TO DO: Can you render each line of text in the entries below as one numbered list, skipping any blank lines and leaving out the picture markers?

INFORMATION SUPPLIED:
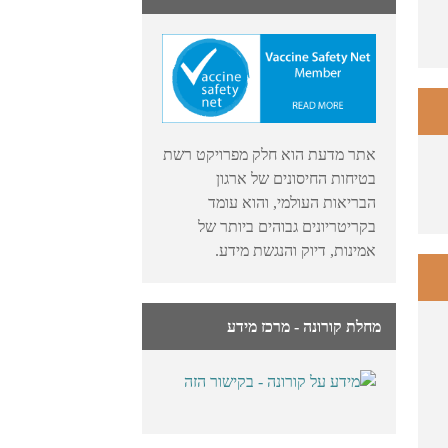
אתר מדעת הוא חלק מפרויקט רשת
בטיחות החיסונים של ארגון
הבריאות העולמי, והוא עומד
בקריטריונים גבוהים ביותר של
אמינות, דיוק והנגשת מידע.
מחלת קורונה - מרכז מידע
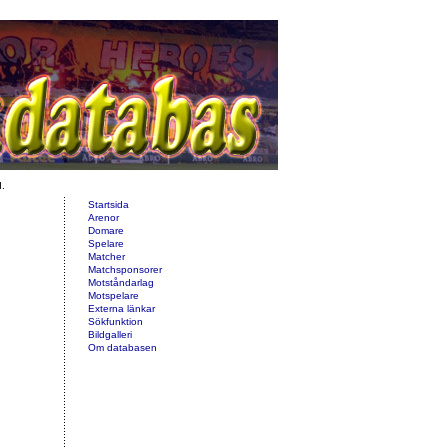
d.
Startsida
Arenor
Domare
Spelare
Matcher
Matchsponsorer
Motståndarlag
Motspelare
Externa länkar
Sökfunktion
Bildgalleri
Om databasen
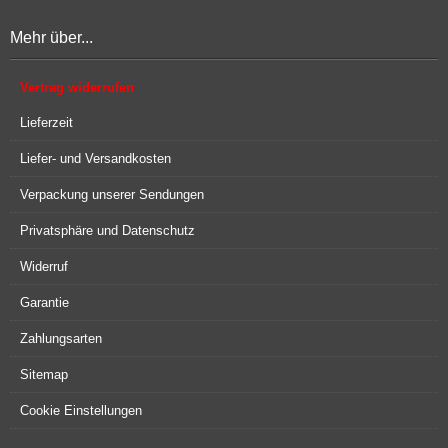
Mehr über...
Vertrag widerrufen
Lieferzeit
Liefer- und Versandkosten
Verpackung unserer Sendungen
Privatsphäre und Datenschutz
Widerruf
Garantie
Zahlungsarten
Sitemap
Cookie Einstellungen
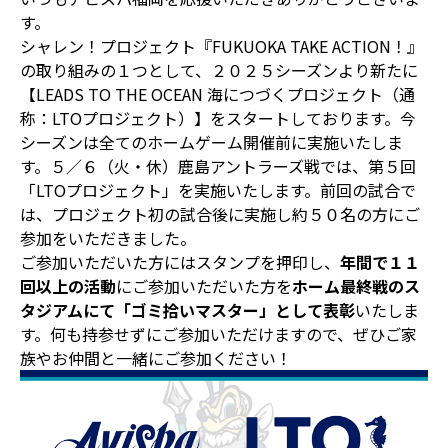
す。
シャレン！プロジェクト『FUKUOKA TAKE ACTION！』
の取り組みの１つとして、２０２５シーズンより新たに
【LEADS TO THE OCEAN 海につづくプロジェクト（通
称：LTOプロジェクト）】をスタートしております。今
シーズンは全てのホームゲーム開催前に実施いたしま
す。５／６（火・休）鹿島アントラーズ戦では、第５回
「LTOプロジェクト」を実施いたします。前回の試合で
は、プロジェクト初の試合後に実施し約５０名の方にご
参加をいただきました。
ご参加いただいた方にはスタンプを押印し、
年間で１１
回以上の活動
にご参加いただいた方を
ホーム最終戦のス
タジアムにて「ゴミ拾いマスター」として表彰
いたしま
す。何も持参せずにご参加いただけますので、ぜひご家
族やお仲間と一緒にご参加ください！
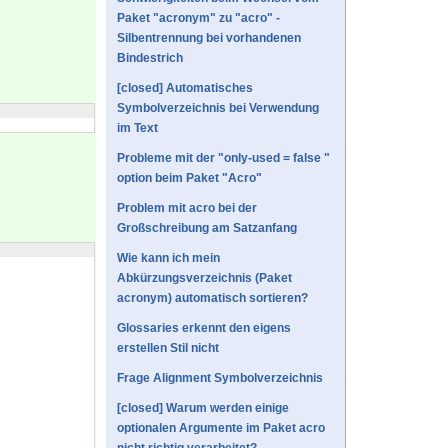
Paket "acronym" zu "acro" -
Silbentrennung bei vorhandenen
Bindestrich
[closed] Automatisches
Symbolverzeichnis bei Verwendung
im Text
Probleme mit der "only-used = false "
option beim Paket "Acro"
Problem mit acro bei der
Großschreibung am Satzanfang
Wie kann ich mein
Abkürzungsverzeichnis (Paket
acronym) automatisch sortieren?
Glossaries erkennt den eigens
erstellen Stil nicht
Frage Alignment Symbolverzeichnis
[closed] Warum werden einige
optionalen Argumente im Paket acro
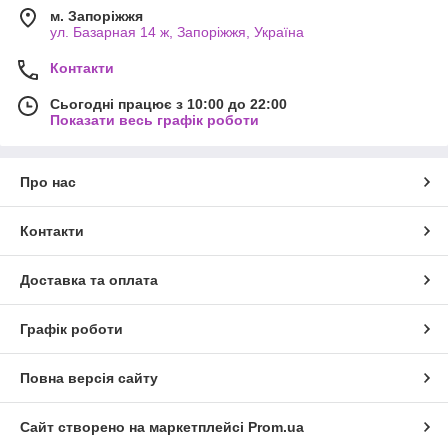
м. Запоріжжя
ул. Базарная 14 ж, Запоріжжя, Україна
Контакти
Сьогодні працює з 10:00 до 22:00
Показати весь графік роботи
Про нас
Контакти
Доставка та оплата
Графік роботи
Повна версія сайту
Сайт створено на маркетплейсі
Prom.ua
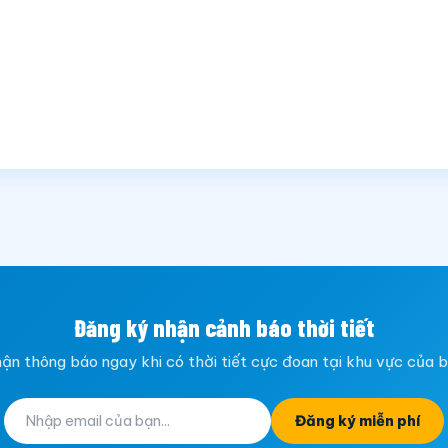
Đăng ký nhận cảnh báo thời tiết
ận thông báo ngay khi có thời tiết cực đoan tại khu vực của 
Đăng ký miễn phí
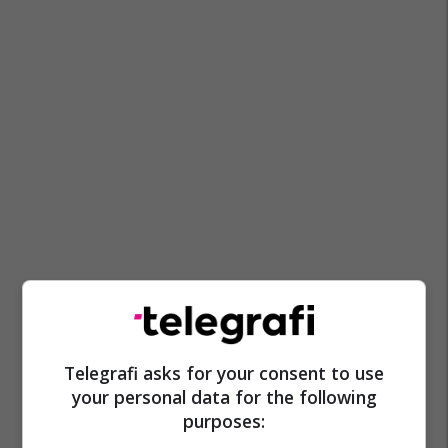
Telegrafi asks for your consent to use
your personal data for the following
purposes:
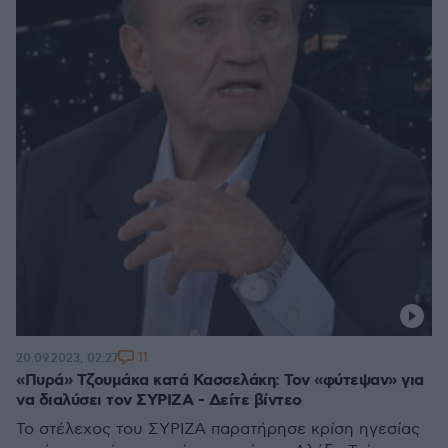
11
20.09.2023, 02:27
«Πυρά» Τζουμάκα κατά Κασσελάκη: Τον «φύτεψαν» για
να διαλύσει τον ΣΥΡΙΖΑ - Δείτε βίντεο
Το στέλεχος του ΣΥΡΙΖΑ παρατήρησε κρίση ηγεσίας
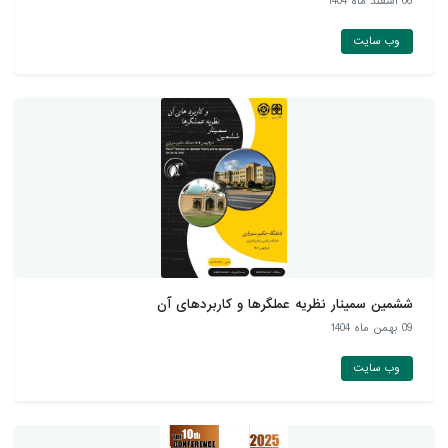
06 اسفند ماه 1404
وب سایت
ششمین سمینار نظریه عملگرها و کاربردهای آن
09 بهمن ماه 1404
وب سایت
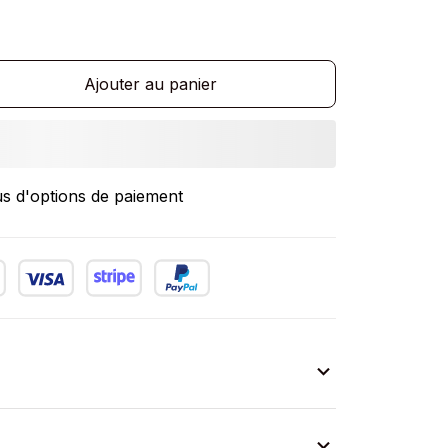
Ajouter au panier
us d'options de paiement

ANSWER AREA:
1. אתר מדעת הוא חלק מפרויקט רשת
2. בטיחות החיסונים של ארגון
3. הבריאות העולמי, והוא עומד
4. בקריטריונים גבוהים ביותר של
5. אמינות, דיוק והנגשת מידע.
6. מחלת קורונה - מרכז מידע
7. d.
8. Startsida
9. Arenor
10. Domare
11. Spelare
12. Matcher
13. Matchsponsorer
14. Motståndarlag
15. Motspelare
16. Externa länkar
17. Sökfunktion
18. Bildgalleri
19. Om databasen
20. Mehr über...
21. Vertrag widerrufen
22. Lieferzeit
23. Liefer- und Versandkosten
24. Verpackung unserer Sendungen
25. Privatsphäre und Datenschutz
26. Widerruf
27. Garantie
28. Zahlungsarten
29. Sitemap
30. Cookie Einstellungen
31. す。
32. シャレン！プロジェクト『FUKUOKA TAKE ACTION！』
33. の取り組みの１つとして、２０２５シーズンより新たに
34. 【LEADS TO THE OCEAN 海につづくプロジェクト（通
35. 称：LTOプロジェクト）】をスタートしております。今
36. シーズンは全てのホームゲーム開催前に実施いたしま
37. す。５／６（火・休）鹿島アントラーズ戦では、第５回
38. 「LTOプロジェクト」を実施いたします。前回の試合で
39. は、プロジェクト初の試合後に実施し約５０名の方にご
40. 参加をいただきました。
41. ご参加いただいた方にはスタンプを押印し、
42. 年間で１１
43. 回以上の活動
44. にご参加いただいた方を
45. ホーム最終戦のス
46. タジアムにて「ゴミ拾いマスター」として表彰
47. いたしま
48. す。何も持参せずにご参加いただけますので、ぜひご家
49. 族やお仲間と一緒にご参加ください！
50. Paket "acronym" zu "acro" -
51. Silbentrennung bei vorhandenen
52. Bindestrich
53. [closed] Automatisches
54. Symbolverzeichnis bei Verwendung
55. im Text
56. Probleme mit der "only-used = false "
57. option beim Paket "Acro"
58. Problem mit acro bei der
59. Großschreibung am Satzanfang
60. Wie kann ich mein
61. Abkürzungsverzeichnis (Paket
62. acronym) automatisch sortieren?
63. Glossaries erkennt den eigens
64. erstellen Stil nicht
65. Frage Alignment Symbolverzeichnis
66. [closed] Warum werden einige
67. optionalen Argumente im Paket acro
68. м. Запоріжжя
69. ул. Базарная 14 ж, Запоріжжя, Україна
70. Контакти
71. Сьогодні працює з 10:00 до 22:00
72. Показати весь графік роботи
73. Про нас
74. Контакти
75. Доставка та оплата
76. Графік роботи
77. Повна версія сайту
78. Сайт створено на маркетплейсі
79. Prom.ua
80. Đăng ký nhận cảnh báo thời tiết
81. ận thông báo ngay khi có thời tiết cực đoan tại khu vực của 
82. Đăng ký miễn phí
83. Telegrafi asks for your consent to use
84. your personal data for the following
85. purposes:
86. 11
87. 20.09.2023, 02:27
88. «Πυρά» Τζουμάκα κατά Κασσελάκη: Τον «φύτεψαν» για
89. να διαλύσει τον ΣΥΡΙΖΑ - Δείτε βίντεο
90. Το στέλεχος του ΣΥΡΙΖΑ παρατήρησε κρίση ηγεσίας
91. 06 اسفند ماه 1404
92. وب سایت
93. ششمین سمینار نظریه عملگرها و کاربردهای آن
94. 09 بهمن ماه 1404
95. وب سایت
96. Ajouter au panier
97. us d'options de paiement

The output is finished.